Los verdaderos conflictos, en su punto más intenso, suponen un doble debate simultáneo: el de las materias directas que son motivo de la divergencia y el de los medios comunicacionales que las expresan. Las luchas no sólo se hacen a través de la lengua que ponen en acción los protagonistas de un antagonismo, sino también sobre el propio uso de esa lengua, sobre la forma en que el lenguaje se debe presentar en un desacuerdo del cual inevitablemente es parte.
En una sociedad con distintas fracturas en la discusión de sus intereses materiales y en las valoraciones simbólicas que los acompañan, no es fácil encontrar una mediación normativa que trabaje por encima de las diferencias planteadas, ofreciendo las garantías del “juez imparcial”. En su último rescoldo, el lenguaje es siempre el de las luchas porque su origen se halla en ellas, por más que en determinado momento se encuentre estabilizado, en estado interino de universalidad. A poco que se lo exija, abandona su ropaje estable, para asumir las sutiles estratificaciones de un arte de injuriar, con sus no tan remotas raíces de clase, aunque las sabe abrigar de cualquier sospecha de parcialidad.

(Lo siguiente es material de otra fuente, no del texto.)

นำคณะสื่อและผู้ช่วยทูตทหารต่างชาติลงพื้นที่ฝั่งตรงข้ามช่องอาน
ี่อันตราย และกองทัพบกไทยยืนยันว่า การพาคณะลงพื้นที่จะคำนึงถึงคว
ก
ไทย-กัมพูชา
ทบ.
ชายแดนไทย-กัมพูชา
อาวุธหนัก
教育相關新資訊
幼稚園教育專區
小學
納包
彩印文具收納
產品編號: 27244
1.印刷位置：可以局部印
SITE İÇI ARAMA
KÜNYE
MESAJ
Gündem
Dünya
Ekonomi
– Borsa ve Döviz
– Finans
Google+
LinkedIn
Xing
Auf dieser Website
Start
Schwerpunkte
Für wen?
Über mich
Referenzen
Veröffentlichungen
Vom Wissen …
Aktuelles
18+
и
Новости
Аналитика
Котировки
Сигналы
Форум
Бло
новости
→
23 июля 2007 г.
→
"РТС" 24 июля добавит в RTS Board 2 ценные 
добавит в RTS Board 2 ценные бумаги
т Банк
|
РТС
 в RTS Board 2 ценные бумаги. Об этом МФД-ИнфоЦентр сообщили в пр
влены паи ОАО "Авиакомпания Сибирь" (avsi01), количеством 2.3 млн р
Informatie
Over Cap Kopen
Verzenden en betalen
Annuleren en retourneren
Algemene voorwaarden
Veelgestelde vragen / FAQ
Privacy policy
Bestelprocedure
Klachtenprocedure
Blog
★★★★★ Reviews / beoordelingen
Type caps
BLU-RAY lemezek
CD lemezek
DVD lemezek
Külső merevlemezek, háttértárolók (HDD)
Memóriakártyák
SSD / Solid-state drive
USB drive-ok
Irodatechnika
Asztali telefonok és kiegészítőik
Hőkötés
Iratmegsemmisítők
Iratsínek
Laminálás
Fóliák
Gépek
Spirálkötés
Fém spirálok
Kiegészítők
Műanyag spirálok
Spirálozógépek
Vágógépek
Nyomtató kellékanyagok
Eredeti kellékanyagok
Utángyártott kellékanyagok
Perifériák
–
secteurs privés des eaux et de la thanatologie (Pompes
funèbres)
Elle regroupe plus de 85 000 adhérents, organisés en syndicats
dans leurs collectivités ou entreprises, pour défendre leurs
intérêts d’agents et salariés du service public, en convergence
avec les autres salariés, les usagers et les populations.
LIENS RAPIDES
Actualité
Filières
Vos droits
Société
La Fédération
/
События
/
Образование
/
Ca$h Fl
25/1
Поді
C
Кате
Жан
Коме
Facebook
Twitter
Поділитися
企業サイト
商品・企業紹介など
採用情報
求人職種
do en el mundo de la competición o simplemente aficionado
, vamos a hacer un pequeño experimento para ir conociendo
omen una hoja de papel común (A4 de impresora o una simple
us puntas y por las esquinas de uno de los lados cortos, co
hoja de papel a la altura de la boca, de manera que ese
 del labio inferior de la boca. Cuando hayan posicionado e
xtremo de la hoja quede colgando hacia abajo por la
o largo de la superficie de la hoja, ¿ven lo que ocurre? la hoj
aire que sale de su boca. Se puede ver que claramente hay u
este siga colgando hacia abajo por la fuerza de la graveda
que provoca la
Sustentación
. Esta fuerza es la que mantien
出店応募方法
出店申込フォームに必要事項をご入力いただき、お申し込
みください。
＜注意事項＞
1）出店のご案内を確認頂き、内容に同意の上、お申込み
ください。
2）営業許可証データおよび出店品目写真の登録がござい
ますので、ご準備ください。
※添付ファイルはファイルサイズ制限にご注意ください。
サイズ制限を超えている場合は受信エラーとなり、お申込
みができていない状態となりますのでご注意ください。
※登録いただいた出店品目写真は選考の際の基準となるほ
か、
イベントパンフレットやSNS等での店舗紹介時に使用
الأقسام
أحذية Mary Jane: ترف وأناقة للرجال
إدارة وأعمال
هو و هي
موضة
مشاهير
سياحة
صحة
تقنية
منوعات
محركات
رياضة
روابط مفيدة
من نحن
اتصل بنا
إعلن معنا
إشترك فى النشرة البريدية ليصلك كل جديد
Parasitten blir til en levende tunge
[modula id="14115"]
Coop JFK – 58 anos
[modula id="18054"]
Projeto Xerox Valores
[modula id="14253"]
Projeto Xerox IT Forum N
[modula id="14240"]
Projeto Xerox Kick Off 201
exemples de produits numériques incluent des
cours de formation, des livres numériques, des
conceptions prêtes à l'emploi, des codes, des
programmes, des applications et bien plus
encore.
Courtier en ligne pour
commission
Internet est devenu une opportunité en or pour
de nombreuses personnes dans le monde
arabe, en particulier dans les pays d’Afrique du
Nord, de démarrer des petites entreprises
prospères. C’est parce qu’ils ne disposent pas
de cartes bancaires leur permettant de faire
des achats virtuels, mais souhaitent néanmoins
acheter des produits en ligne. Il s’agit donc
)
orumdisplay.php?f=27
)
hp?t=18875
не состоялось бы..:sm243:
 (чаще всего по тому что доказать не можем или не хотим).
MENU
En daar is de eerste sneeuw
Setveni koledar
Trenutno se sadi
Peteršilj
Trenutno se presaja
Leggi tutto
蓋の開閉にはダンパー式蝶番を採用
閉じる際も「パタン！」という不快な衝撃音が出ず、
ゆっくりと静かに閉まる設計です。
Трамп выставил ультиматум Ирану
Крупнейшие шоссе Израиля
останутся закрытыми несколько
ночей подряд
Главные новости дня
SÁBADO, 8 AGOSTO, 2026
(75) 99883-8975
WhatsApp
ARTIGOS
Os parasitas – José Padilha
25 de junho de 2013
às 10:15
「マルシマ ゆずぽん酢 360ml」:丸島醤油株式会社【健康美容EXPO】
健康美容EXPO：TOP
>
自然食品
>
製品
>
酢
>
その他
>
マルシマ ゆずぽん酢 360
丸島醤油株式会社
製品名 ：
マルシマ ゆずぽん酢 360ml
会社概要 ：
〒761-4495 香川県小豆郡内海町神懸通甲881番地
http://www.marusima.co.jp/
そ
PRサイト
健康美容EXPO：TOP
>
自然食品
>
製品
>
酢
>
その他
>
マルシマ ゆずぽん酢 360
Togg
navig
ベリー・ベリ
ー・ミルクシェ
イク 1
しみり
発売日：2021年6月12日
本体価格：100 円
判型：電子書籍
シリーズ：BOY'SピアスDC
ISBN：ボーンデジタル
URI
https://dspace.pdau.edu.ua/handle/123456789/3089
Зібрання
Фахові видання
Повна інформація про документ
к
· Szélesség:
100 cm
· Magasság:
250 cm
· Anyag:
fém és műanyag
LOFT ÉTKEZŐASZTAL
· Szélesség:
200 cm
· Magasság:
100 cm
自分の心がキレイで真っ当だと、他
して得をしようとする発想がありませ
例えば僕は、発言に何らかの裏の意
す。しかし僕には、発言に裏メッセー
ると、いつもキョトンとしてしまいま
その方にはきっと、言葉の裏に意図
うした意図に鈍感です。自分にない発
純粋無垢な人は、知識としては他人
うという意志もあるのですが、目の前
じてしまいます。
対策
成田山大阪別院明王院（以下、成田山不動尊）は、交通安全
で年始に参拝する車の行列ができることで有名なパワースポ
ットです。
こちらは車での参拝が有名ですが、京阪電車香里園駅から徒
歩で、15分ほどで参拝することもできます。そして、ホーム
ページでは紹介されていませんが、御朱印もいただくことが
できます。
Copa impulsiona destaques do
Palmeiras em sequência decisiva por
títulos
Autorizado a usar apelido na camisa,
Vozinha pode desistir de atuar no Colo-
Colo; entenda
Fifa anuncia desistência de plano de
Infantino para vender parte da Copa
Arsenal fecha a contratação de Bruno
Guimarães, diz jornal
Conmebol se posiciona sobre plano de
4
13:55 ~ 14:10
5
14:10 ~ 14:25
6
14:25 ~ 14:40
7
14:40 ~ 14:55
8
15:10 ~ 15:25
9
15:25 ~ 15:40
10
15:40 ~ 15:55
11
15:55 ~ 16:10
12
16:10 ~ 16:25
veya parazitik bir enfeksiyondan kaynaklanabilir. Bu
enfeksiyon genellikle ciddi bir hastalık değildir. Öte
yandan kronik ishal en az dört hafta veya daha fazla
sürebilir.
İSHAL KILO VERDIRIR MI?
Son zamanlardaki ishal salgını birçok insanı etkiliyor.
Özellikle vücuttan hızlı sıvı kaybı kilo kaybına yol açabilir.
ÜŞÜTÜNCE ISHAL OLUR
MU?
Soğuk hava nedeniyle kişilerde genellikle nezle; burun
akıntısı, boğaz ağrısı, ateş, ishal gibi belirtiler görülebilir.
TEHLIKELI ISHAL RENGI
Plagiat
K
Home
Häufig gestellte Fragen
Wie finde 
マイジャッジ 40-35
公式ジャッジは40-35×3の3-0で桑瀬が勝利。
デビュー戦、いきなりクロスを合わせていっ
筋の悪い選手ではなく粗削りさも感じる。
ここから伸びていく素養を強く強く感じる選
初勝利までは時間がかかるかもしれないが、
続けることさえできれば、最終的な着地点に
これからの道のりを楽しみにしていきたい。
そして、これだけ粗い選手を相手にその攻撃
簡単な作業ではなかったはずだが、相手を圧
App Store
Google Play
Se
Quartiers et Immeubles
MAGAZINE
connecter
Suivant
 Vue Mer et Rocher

Por eso, los intentos de realizar un juicio crítico que ponga un horizonte más calificado para examinar el lenguaje por el cual se lucha no cuentan con demasiada simpatía por parte de las argumentaciones en juego. No se desea contar entre las reflexiones posibles, en el momento del combate, con una hipótesis que interrogue los supuestos de una “neutralidad valorativa” que se asignan a sí mismos algunos de los contendores.